I grew up in Central PA. 100-200 years ago, Pennsylvania west of Harrisburg was Silicon Valley (that's why the South invaded) so a lot of smart, ambitious people come from western and central Pennsylvania (they don't stay, but that's another story) but there's certainly not the startup culture. Doctor, lawyer, professor, public servant (Harrisburg being the state capital) and small-business owner were the respectable careers. Computer programmers were seen as smart people who didn't have the social skills to get themselves out of grunt work. That's how computer programming is seen in most of the country. New York and Silicon Valley are different because good programmers can generate bidding wars for their talent whenever they want.

It's changing. In 2005, you had to choose between (a) living in a "star city" with hellish COL and suffering for 10+ years while you got established, or (b) having a second-tier career and being miles away from the exciting work. I don't think that dichotomy is as severe anymore.

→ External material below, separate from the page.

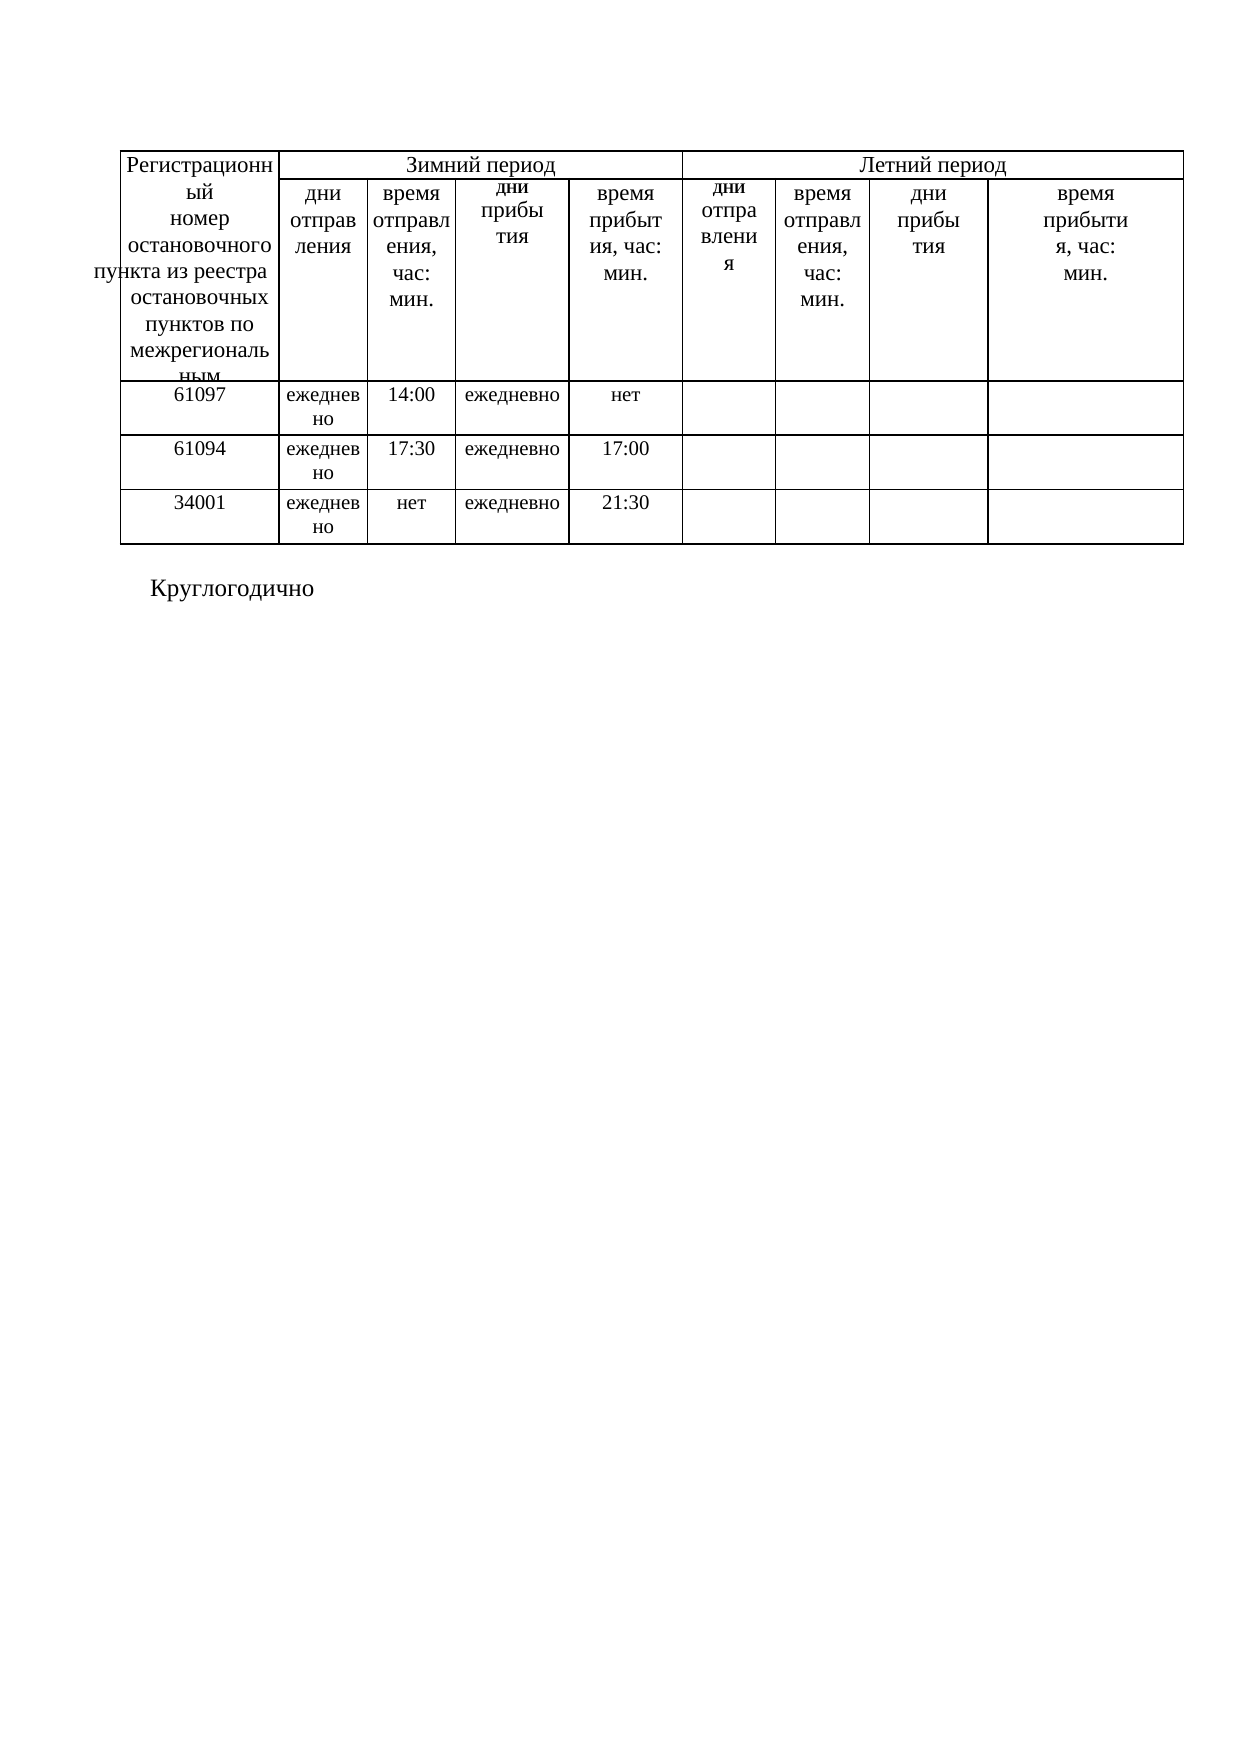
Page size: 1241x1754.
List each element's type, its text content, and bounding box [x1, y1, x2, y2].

I'm in the job-search process (probably concluding in the next couple of days; I have offers but there are details to work out) and I've talked to people in TX, NC, and OR who are doing some really exciting stuff. Now that the Bay Area VC-istan scene's dominated by scene kids and social media, Real Technology (where 100% per year headcount growth is seen as irresponsible, because it requires lowering the hiring bar and becoming a trust-sparse, two-tier company that kills creativity) is moving out to places like Austin, Portland, and Madison where you can raise a family on a programmer's salary. I think that trend will continue.

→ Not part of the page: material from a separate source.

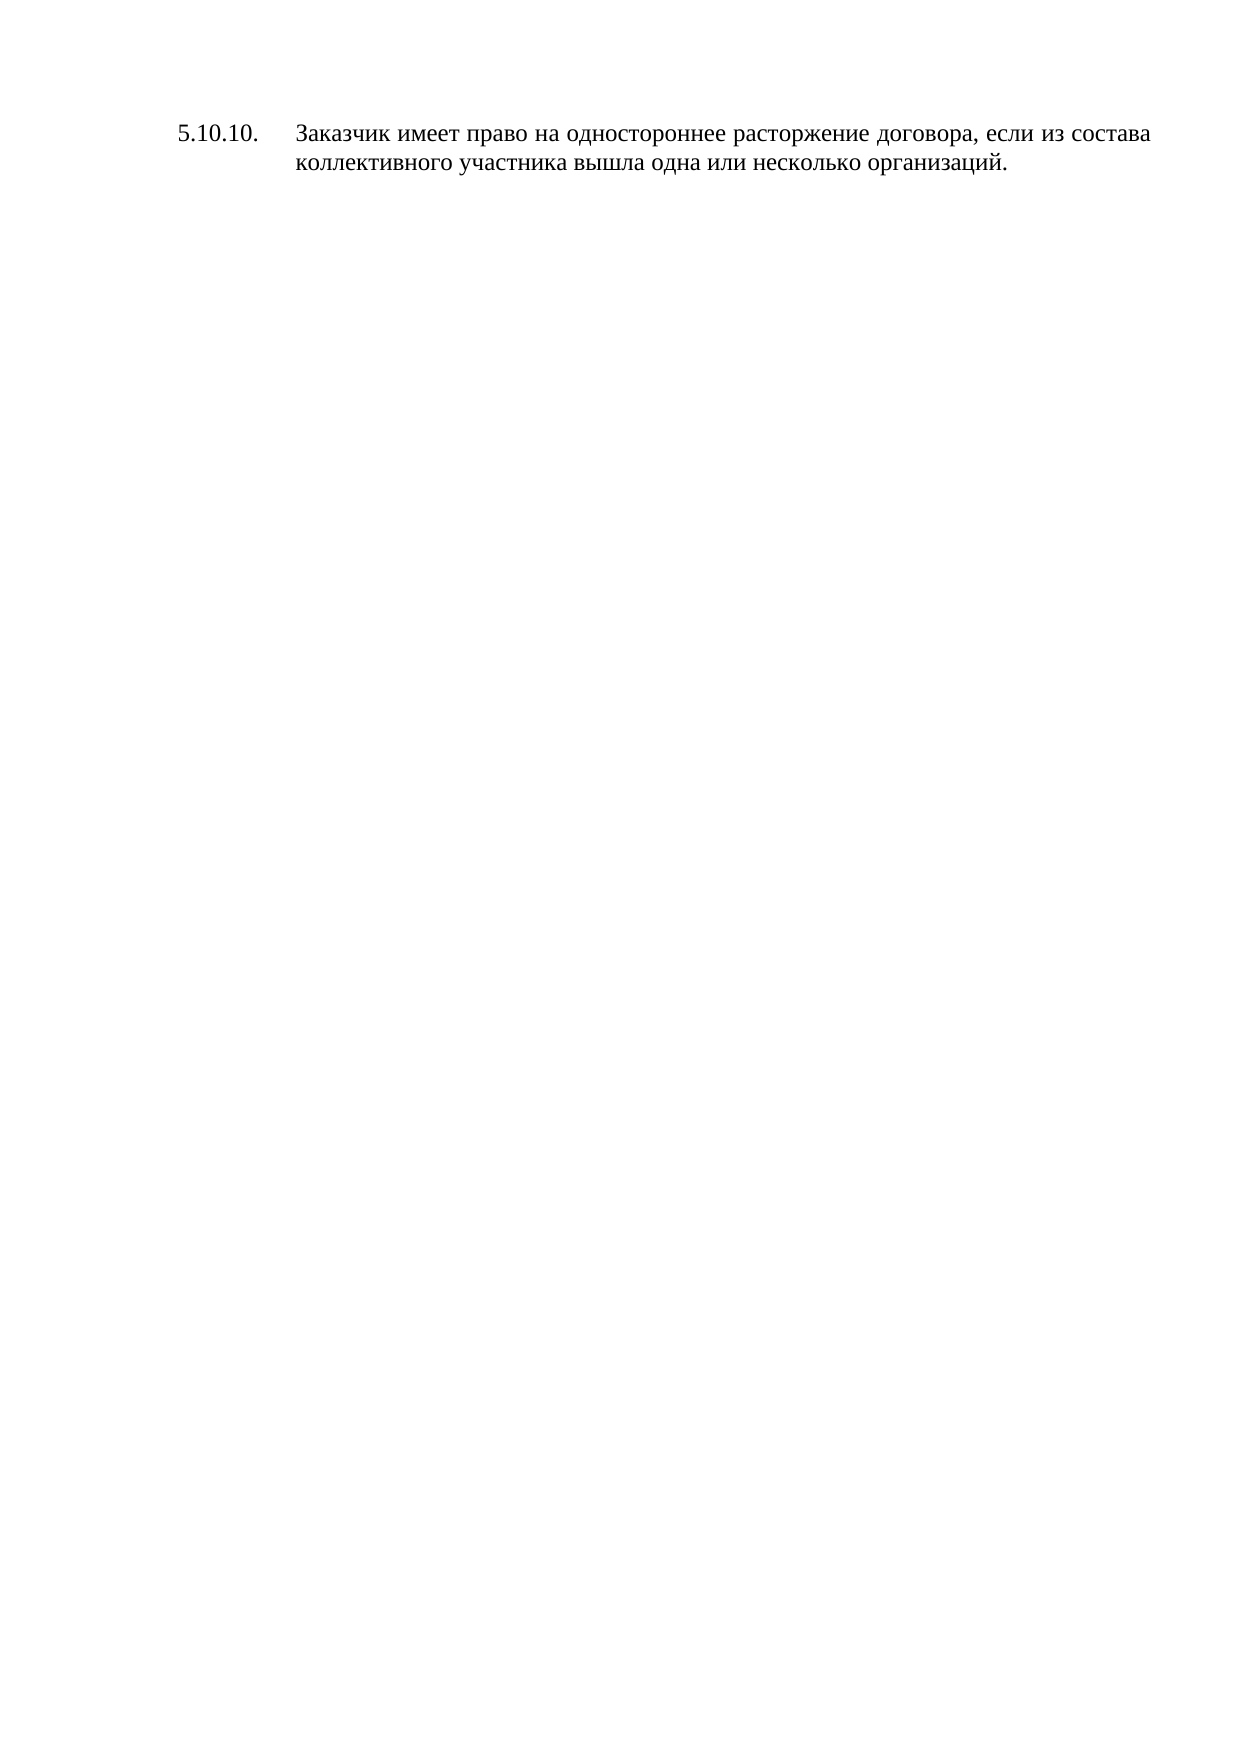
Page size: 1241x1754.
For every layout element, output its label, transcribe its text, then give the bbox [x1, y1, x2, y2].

list Заказчик имеет право на одностороннее расторжение договора, если из состава коллективного участника вышла одна или несколько организаций. [177, 118, 1152, 176]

This is what (I think) the future is going to look like: http://michaelochurch.wordpress.com/2013/03/26/gervais-macle... . That might happen in 5 years, or in 35... and in other countries, I haven't the faintest.


If you end up in TX, I'd really like to pick your brain sometime.


Sure. If you have questions, please email me at michael.o.church at gmail.

I have a general policy of not disclosing employers or personal clients to the Internet but one of my front-runners is in TX. I'd be working in NYC 75+ percent of the time, but probably visiting.

I'd prefer to stay in NYC because my wife's job is here, and I have yet to visit Austin but I've heard it's great. I spent a year in Madison, which is probably like a smaller Austin with opposite weather (mild summers, harsh winters).


A general policy that doesn't apply to the employer that everyone has heard of, thus automatically giving you some kind of platform to speak from? :)


I did not choose to release that information. Someone else did.


Yeah, I see this all the time. The best people leaves, leaving only the politicians to fight amongst themselves. Then the company implodes, or becomes a Zombie like Microsoft.